Every leader should work on developing an uncanny sensitivity to weak signals – they're endemic in our organizations. We lull ourselves into believing that our organization is immune to all that, we want to ignore the signals, and hope our firms and colleagues are copacetic. And then we're surprised and really disappointed when key employees depart, when major clients fire the firm, when financial markets tumble and lines of credit dry up – as examples.
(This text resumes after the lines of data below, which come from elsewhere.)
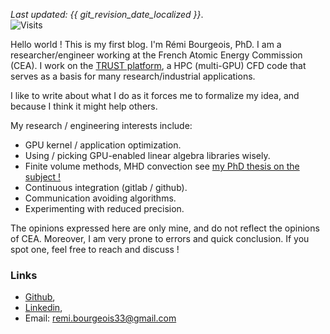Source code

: _Last updated: {{ git_revision_date_localized }}_.  
![Visits](https://hitscounter.dev/api/hit?url=https%3A%2F%2Frbourgeois33.github.io%2Fabout%2F&label=Visits)

Hello world ! This is my first blog. I'm Rémi Bourgeois, PhD. I am a researcher/engineer working at the French Atomic Energy Commission (CEA). I work on the [TRUST platform](https://cea-trust-platform.github.io/), a HPC (multi-GPU) CFD code that serves as a basis for many research/industrial applications.

I like to write about what I do as it forces me to formalize my idea, and because I think it might help others.

My research / engineering interests include:

- GPU kernel / application optimization.
- Using / picking GPU-enabled linear algebra libraries wisely.
- Finite volume methods, MHD convection see [my PhD thesis on the subject !](https://theses.hal.science/tel-04732720/)
- Continuous integration (gitlab / github).
- Communication avoiding algorithms.
- Experimenting with reduced precision.

The opinions expressed here are only mine, and do not reflect the opinions of CEA. Moreover, I am very prone to errors and quick conclusion. If you spot one, feel free to reach and discuss !

### Links

- [Github](https://github.com/rbourgeois33),
- [Linkedin](https://www.linkedin.com/in/remi-bourgeois/),
- Email: <remi.bourgeois33@gmail.com>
Govindarajan defines planned opportunism:
" . . . a systematic process not only for recognizing impending changes and ascertaining what opportunities they may offer but for developing experiments to distill and scale up promising nonlinear business ideas. It accomplishes three exceptionally important things for the enterprise: (1) It creates a circulatory system for new ideas; (2) it develops the capacity to prioritize, investigate, and act on those ideas; and (3) it builds an adaptive culture that embraces continual change. It will enable your organization to be proactive rather than reactive. To be sure, planned opportunism can accommodate scenario planning and other conventional tools and cultural aspirations, such as a flatter organization and a more empowered workforce. But it is not just an event, an activity, or a tool. It is a discipline encompassing processes and behaviors across many functions that will strengthen resiliency and lead to growth."
This is all good, but it really requires a full-on reorg and a complete overhaul of firm leaders' thinking. If you take nothing away from this article other than, "Don't waste a perfectly good crisis," you'll be well on your way to better managing change and identifying the weak signals in your firm that you can conquer. Start there.
"Businesses and CEOs often don’t know how best to think about the future, much less to act on it. Although they rightly concede that it is unpredictable, they may think of it as a far-off point on the horizon—a reality they’ll deal with when the time comes. But the future is not a far-off point. Rather, it is like a software program that is continually updated: It arrives in daily doses that must be noticed and understood. Only by working toward the future day by day can your enterprise respond resiliently when it encounters nonlinear opportunities or, equally likely, menacing threats.
"Planned opportunism is a strategy for exerting some control over unpredictable circumstances before they occur. Of course, this involves one of life’s most persistent conundrums. As Elizabeth Gilbert writes in her memoir Eat, Pray, Love, 'We gallop through our lives like circus performers balancing on two speeding side-by-side horses—one foot is on the horse called ‘fate,’ the other on the horse called ‘free will.’ And the question you have to ask every day is—which horse is which? Which horse do I need to stop worrying about because it’s not under my control, and which do I need to steer with concentrated effort?'
Though Gilbert is writing about personal conduct, her metaphor applies equally well to organizations and their leaders. Across every activity a business must continually ask itself, 'Which horse is which?' The horse of free will can be steered, but the horse of fate cannot. Planned opportunism demands that leaders spend their energies and attention on the former.